Taipei--Taiwan's consumer prices in April were up slightly from a year earlier, with a decline in vegetable and egg prices offset by higher prices for other food items as well as fuel and transportation, the government said on Friday.
Citing data, the Directorate-General of Budget, Accounting and Statistics (DGBAS) said the consumer price index (CPI) for April rose 0.12 percent from a year earlier.
Month-on-month, the CPI rose 0.27 percent in nominal terms but fell 0.02 percent on a seasonally adjusted basis, the DGBAS said.
In April, food prices fell 2.38 percent from a year earlier largely because vegetable and egg prices fell 34.54 percent and 8.20 percent, respectively, while the prices of fish, dairy products and meat rose 5.06 percent, 3.28 percent and 2.19 percent.
Transportation costs and fuel prices rose 15.88 percent and 12.24 percent, respectively, year-on-year in April to push Taiwan's CPI higher for the month, but mobile phone and internet communications charges fell 2.28 percent and 1.16 percent, respectively, the DGBAS said.

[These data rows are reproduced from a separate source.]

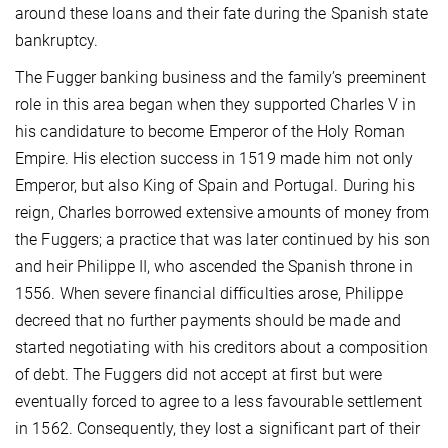
around these loans and their fate during the Spanish state
bankruptcy.
The Fugger banking business and the family’s preeminent
role in this area began when they supported Charles V in
his candidature to become Emperor of the Holy Roman
Empire. His election success in 1519 made him not only
Emperor, but also King of Spain and Portugal. During his
reign, Charles borrowed extensive amounts of money from
the Fuggers; a practice that was later continued by his son
and heir Philippe II, who ascended the Spanish throne in
1556. When severe financial difficulties arose, Philippe
decreed that no further payments should be made and
started negotiating with his creditors about a composition
of debt. The Fuggers did not accept at first but were
eventually forced to agree to a less favourable settlement
in 1562. Consequently, they lost a significant part of their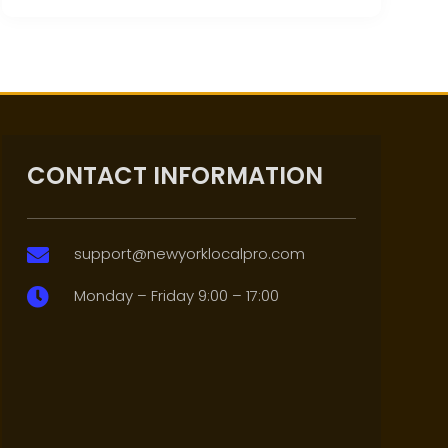
CONTACT INFORMATION
support@newyorklocalpro.com

Monday – Friday 9:00 – 17:00
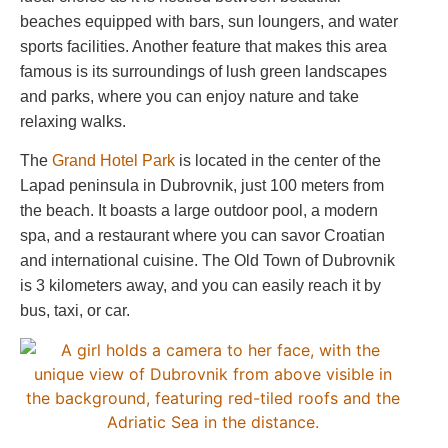
beaches equipped with bars, sun loungers, and water
sports facilities. Another feature that makes this area
famous is its surroundings of lush green landscapes
and parks, where you can enjoy nature and take
relaxing walks.
The
Grand Hotel Park
is located in the center of the
Lapad peninsula in Dubrovnik, just 100 meters from
the beach. It boasts a large outdoor pool, a modern
spa, and a restaurant where you can savor Croatian
and international cuisine. The Old Town of Dubrovnik
is 3 kilometers away, and you can easily reach it by
bus, taxi, or car.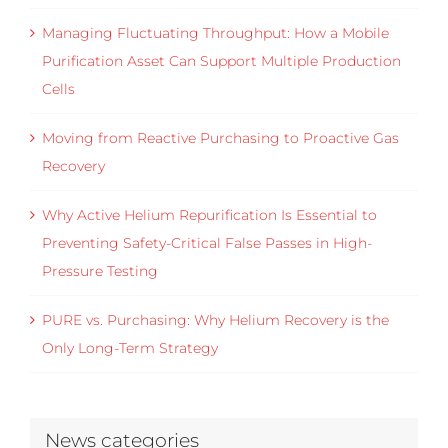
Managing Fluctuating Throughput: How a Mobile
Purification Asset Can Support Multiple Production
Cells
Moving from Reactive Purchasing to Proactive Gas
Recovery
Why Active Helium Repurification Is Essential to
Preventing Safety-Critical False Passes in High-
Pressure Testing
PURE vs. Purchasing: Why Helium Recovery is the
Only Long-Term Strategy
News categories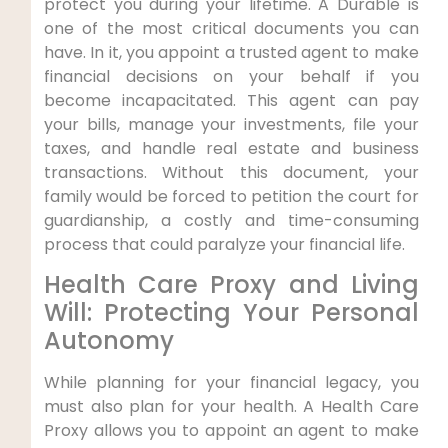
protect you during your lifetime. A Durable is
one of the most critical documents you can
have. In it, you appoint a trusted agent to make
financial decisions on your behalf if you
become incapacitated. This agent can pay
your bills, manage your investments, file your
taxes, and handle real estate and business
transactions. Without this document, your
family would be forced to petition the court for
guardianship, a costly and time-consuming
process that could paralyze your financial life.
Health Care Proxy and Living
Will: Protecting Your Personal
Autonomy
While planning for your financial legacy, you
must also plan for your health. A Health Care
Proxy allows you to appoint an agent to make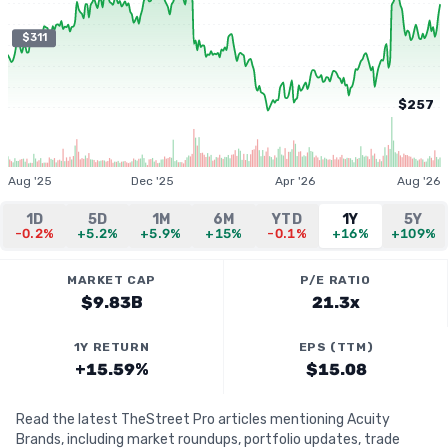
$311
$257
Aug '25
Dec '25
Apr '26
Aug '26
1D
5D
1M
6M
YTD
1Y
5Y
-0.2%
+5.2%
+5.9%
+15%
-0.1%
+16%
+109%
MARKET CAP
P/E RATIO
$9.83B
21.3x
1Y RETURN
EPS (TTM)
+15.59%
$15.08
Read the latest TheStreet Pro articles mentioning Acuity
Brands, including market roundups, portfolio updates, trade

Dining-out costs rose 1.97 percent in April from a year earlier, the biggest increase in 23 months.
Mei Chia-yuan (???), the deputy director of the DGBAS's statistics department, said the increase partly reflected newly imposed five-day workweek rules, which have pushed up labor costs because of higher overtime pay and the need to give workers more time off.
The cost of a basket of 17 government-monitored household necessities, including rice, pork, bread, eggs, sugar, cooking oil, shampoo and toilet paper, rose 1.69 from a year earlier in April following a 1.11 percent rise seen in March, according to the DGBAS.
The core CPI, which excludes vegetables, fruits and energy, rose 1.01 percent from a year earlier.
Taiwan's wholesale price index (WPI) moved higher in April for the fifth consecutive month, rising 1.12 percent from a year earlier because of higher metal, crude oil and coal prices, the DGBAS said.
The pace of growth in April was lower, however, than in previous months, which should keep a lid on upward pricing pressure at the retail sector, the DGBAS said.
In the first three months of this year, the WPI grew between 1.74 percent and 2.75 percent.
On a month-on-month basis, the April WPI fell 0.83 percent, according to the DGBAS.
In the first four months of the year, Taiwan's CPI growth averaged 0.61 percent with the core CPI at 0.94 percent, while the WPI rose 2.02 percent, the DGBAS said.